Companies like Weyerhaeuser and West Fraser are benefiting from both ends. These bigger companies are sustaining their own business. These companies, irrespective of whether they are based in Canada or the U.S., are getting the best of both ends.
The smaller companies are attempting to diversify in materials. For example, using metal for door and window frames and stair railing instead of wood. Lumber from the domestic market is also expensive due to the growing demand.
The U.S. Lumber Coalition claims that the domestic market has almost bridged the gap created by the decline in Canadian imports. The business is booming for domestic wood companies.
This is what the President had in mind. To create American jobs, to take back the country for the Americans. But how long will this sustain? Softwood is a Canadian specialty and the larger companies build for the expensive deals in the public as well as private sectors. The high profile clients believe in what they have trusted so far.
The Trump Administration is not backing down on its policies. It wants to increase taxes on Chinese imports as well. The problem is the U.S. domestic wood industry is not equipped to produce the required amount of material needed for furniture and wooden flooring the American construction industry demands.
The White House is interested in addressing other issues with the Chinese market. The U.S. needs the Chinese to adopt policies for fair trade and free markets. Only after these issues are addressed, there will be some chance to get the American Chinese trade relationships back into gear.

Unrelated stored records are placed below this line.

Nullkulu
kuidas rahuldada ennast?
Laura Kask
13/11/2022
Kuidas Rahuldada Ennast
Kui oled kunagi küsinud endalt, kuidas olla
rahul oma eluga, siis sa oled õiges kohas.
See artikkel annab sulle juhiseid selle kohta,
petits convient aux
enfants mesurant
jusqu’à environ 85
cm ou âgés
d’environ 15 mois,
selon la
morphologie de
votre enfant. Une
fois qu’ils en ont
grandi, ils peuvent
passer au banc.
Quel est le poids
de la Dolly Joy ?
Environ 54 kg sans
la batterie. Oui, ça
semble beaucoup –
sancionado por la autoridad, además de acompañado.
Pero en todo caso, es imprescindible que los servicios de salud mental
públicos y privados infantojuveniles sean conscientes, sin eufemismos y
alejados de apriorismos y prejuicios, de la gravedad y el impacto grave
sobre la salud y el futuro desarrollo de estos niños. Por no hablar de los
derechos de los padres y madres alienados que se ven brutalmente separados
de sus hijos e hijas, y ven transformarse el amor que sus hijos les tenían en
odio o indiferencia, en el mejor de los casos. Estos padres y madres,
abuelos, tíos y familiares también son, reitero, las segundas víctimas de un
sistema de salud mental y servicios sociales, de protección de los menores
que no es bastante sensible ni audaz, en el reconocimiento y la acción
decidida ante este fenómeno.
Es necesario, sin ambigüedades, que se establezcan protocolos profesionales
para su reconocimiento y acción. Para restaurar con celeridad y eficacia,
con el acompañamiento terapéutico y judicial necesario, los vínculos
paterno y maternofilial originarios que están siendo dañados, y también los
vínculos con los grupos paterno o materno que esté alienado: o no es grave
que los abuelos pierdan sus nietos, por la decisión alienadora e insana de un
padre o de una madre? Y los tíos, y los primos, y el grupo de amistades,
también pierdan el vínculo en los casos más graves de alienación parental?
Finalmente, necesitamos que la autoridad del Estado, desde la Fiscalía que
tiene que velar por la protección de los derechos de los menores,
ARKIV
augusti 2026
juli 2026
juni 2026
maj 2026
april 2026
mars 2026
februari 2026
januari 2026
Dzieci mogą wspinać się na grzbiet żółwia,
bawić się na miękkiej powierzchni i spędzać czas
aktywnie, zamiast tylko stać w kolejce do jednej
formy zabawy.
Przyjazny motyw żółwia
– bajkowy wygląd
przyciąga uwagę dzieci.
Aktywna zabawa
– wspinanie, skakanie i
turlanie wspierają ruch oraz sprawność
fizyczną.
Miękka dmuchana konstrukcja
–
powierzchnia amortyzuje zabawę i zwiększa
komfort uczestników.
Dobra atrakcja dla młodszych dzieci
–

The question is, what is the resultant effect of the changes the construction industry is seeing? The statistics show lower business than ever. The homebuilding industry has an average of a 3% drop in the market since last year. This September, the industry is predicting a new low.
Maybe the MAGA objective needs to find itself a different route. Closing doors to imports by making them out of reach for smaller industries is not the way to go. It is hurting America’s own citizens. The ones with smaller businesses and the ones with smaller home plans are taking the brunt of it all. The bigger companies are flourishing more than ever.
Sustainable growth needs to include the lower economic sectors as well. For a wholesome development, increasing taxes on imports without equipping domestic industries is doing more harm than good.